NPCIL revenue that was under 500 Million USD in 2008-09. Once imported fuel was available, revenue went up to 1.2 billion USD in just under 5 years, without adding a single MW of new nuclear capacity. Data & statistic given below is the proof of the durable jump in capacity utilization factor (CUF) of Indian nuclear power plants from the year 2011 on-wards.
Financial Year: 2014-15 2013-14  2012-13  2011-12  2010-11 2009–10                                              CUF in %:               82%        81%        80%         79%        71%          61%

The substantial hike in NPCIL revenue had materialized due to high Capacity Utilization Factor (CUF) attained each year, beginning from 2011 on-wards.

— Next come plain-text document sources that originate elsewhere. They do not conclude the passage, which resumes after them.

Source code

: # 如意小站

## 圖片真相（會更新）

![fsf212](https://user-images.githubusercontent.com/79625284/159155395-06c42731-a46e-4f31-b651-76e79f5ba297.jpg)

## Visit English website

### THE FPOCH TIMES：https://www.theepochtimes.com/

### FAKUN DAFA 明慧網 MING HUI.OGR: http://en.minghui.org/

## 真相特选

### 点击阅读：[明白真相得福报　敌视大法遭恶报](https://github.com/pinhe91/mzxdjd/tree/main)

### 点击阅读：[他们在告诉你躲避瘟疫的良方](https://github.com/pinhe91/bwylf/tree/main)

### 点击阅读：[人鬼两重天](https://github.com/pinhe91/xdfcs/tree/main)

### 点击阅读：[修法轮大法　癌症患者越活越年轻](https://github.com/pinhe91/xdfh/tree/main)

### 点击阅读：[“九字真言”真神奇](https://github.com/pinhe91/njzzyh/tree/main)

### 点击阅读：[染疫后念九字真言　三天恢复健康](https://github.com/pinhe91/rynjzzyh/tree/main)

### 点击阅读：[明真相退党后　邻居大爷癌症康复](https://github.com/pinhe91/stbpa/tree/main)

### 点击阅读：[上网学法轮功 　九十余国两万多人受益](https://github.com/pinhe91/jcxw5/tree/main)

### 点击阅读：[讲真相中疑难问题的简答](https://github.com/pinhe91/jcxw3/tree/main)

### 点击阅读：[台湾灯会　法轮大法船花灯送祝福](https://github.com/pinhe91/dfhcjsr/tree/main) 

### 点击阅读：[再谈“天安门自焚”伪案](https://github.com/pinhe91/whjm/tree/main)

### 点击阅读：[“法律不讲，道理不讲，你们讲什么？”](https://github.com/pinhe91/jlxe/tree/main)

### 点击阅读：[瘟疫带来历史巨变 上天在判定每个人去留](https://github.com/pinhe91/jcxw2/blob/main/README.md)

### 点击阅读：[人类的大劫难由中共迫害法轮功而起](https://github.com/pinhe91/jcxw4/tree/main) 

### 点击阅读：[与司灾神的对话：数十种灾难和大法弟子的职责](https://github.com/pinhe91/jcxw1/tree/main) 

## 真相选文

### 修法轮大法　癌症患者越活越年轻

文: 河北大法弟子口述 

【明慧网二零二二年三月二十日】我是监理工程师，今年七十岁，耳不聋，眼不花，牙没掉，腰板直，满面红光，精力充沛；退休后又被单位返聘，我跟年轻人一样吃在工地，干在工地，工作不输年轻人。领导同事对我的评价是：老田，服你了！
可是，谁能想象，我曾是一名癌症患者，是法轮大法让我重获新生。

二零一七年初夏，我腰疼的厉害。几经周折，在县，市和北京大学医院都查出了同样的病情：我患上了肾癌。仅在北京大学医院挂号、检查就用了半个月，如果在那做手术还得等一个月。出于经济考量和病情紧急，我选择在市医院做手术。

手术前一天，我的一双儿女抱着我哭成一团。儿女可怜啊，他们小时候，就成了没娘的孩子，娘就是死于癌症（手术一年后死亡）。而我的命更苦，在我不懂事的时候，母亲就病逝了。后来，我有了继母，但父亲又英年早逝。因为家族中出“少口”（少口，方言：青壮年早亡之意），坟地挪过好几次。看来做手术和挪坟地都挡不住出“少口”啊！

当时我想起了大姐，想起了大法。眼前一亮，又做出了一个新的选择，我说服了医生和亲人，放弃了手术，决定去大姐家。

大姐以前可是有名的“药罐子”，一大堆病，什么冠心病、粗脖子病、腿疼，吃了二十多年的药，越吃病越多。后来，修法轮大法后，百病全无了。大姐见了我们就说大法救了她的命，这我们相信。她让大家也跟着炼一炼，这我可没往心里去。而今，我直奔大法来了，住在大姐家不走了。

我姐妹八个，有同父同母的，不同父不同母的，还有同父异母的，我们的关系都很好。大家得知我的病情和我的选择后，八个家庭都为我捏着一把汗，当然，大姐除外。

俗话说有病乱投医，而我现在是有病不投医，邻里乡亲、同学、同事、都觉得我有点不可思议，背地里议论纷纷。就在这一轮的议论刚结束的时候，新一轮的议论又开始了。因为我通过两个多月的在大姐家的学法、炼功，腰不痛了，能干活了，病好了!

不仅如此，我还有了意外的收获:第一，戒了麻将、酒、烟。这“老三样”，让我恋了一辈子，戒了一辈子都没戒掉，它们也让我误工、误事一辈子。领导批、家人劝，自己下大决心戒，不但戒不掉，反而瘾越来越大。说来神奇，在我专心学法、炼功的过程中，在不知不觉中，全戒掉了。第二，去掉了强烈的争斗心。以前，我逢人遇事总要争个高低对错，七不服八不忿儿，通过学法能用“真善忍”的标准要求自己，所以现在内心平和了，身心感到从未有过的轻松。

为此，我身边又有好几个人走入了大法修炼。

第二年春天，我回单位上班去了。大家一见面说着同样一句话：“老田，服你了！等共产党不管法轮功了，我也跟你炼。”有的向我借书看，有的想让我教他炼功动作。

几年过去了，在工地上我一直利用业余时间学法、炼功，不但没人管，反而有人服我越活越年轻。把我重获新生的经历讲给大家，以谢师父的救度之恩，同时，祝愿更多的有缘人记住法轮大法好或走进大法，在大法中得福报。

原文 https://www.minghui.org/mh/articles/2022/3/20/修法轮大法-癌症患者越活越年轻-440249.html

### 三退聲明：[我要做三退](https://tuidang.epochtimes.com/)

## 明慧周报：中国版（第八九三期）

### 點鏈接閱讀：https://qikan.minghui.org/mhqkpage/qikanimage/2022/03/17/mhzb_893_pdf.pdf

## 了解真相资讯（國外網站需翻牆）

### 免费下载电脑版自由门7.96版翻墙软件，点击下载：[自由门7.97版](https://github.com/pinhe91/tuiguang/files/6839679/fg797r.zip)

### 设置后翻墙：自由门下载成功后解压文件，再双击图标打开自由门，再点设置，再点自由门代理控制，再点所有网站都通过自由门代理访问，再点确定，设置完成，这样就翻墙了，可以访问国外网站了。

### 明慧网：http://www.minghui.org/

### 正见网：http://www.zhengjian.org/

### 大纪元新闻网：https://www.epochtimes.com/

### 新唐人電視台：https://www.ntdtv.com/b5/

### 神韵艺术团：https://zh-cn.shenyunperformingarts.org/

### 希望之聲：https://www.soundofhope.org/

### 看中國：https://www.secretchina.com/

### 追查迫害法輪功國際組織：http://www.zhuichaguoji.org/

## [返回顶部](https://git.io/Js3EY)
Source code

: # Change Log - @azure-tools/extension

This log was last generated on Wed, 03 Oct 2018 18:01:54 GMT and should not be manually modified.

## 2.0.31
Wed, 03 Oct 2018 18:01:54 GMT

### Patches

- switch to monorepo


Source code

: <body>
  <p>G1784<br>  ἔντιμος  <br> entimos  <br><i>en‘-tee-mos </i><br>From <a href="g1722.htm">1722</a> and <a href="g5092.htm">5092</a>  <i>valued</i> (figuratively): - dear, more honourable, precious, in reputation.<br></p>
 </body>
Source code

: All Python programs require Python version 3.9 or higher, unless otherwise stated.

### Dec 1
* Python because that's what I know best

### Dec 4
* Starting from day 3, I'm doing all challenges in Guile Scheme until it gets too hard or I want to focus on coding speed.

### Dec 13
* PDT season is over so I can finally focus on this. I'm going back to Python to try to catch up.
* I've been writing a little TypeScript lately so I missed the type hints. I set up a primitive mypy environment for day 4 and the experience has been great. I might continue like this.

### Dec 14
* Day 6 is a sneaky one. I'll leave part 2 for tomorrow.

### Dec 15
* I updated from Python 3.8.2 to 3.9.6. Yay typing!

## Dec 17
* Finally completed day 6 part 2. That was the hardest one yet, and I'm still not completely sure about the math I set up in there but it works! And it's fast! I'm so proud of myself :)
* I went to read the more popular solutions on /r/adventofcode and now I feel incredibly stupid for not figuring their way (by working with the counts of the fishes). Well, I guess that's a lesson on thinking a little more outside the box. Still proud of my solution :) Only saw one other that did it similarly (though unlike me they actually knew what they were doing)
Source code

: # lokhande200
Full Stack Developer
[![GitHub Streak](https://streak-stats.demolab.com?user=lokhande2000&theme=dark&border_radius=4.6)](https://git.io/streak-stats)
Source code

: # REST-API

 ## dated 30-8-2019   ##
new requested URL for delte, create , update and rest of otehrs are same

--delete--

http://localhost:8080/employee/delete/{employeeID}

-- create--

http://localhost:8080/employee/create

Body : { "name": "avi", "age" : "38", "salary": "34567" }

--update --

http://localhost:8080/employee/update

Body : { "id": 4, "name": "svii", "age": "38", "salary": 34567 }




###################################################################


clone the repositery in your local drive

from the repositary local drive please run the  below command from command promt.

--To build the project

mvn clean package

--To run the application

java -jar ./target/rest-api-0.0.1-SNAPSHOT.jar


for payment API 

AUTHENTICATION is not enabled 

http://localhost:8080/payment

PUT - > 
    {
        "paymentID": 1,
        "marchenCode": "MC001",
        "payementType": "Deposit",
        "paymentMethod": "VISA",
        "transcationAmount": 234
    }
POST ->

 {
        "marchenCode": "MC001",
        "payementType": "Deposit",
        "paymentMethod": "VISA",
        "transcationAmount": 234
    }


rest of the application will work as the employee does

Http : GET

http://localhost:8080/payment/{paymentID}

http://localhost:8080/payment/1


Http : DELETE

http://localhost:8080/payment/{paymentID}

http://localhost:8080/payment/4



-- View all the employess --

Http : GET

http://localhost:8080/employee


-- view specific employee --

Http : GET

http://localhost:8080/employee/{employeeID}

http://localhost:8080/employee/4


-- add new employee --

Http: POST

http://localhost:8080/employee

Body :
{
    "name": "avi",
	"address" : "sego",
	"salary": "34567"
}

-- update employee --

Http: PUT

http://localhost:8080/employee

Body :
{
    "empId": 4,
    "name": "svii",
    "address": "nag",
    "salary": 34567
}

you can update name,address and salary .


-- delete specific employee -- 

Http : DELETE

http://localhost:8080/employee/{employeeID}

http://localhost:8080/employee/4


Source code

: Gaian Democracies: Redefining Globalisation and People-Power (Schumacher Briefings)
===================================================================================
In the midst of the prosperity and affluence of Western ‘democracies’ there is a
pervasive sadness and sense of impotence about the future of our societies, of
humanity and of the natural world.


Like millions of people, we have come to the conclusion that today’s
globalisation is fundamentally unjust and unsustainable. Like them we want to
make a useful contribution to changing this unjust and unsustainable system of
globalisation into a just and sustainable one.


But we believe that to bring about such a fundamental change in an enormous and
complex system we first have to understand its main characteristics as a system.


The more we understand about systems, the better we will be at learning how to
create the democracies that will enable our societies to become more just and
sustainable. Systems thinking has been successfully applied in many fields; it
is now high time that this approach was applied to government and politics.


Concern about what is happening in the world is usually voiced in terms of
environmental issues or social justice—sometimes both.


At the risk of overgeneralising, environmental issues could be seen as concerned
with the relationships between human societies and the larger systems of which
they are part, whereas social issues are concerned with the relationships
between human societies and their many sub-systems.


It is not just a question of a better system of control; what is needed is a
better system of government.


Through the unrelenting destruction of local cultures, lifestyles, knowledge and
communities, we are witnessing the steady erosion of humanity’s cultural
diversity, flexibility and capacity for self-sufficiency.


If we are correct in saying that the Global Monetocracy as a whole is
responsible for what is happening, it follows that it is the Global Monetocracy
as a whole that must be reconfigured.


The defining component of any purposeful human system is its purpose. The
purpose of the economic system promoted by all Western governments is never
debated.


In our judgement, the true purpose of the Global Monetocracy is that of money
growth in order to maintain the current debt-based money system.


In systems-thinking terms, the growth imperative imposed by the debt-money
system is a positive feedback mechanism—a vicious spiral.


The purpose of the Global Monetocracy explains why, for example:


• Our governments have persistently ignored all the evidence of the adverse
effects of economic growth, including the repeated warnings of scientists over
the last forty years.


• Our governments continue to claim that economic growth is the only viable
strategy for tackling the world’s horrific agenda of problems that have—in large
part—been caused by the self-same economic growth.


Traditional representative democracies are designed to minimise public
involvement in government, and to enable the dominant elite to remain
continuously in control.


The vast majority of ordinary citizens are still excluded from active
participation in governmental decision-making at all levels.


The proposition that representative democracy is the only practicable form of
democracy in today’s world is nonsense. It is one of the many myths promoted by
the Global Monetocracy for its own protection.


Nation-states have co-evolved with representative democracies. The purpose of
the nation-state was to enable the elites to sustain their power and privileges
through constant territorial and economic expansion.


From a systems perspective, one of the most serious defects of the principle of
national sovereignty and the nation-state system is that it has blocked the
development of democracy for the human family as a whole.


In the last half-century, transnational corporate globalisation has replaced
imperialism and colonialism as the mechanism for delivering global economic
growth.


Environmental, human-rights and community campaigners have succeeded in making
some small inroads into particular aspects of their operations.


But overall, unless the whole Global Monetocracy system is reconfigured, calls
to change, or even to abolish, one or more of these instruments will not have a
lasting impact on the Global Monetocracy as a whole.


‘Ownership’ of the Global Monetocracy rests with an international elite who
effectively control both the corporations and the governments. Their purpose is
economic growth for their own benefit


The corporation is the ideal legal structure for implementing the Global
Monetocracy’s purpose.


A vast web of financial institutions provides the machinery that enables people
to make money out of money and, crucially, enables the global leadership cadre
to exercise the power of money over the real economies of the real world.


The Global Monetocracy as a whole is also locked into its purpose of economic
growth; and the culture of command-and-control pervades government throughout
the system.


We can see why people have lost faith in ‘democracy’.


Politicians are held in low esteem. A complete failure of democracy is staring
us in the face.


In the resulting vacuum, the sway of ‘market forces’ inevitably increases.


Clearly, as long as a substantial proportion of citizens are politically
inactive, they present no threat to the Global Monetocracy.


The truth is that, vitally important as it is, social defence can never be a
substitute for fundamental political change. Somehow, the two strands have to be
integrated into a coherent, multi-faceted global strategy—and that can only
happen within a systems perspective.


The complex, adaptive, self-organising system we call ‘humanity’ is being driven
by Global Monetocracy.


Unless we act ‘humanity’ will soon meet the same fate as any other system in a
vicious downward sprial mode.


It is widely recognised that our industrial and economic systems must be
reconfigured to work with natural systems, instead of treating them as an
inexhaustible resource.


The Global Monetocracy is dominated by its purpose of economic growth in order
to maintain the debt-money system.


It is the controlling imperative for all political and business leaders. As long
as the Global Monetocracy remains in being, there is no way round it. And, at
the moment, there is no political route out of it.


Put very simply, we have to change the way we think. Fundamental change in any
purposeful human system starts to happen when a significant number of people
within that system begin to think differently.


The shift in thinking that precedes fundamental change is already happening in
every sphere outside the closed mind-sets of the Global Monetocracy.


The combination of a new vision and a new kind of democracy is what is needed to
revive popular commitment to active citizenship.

The data given below indicates doubling of Revenue and quadrupling of Profit After Tax (PAT) from 2011 to 2015 ( Source of data is published on NPCIL web site).
Financial Year: 2014-15 2013-14 2012-13 2011-12 2010-11 2009-10 2008-09
Total Revenue ( Crores INR):       8957  8580  8090  7960  6068  3837   3038
Operating Income (Crores INR): 2993  2894  2525    2318  1609    576    433
Net Profit (In Crores INR):             2201   2299  2101     1906  1376    416    441

(NOTE: 1 Crore = 10 Million)

Full credit is to be given to DAE and NPCIL management for its foresight and their nuanced methodology to procure Uranium from diverse sources. This strategy has brilliantly worked.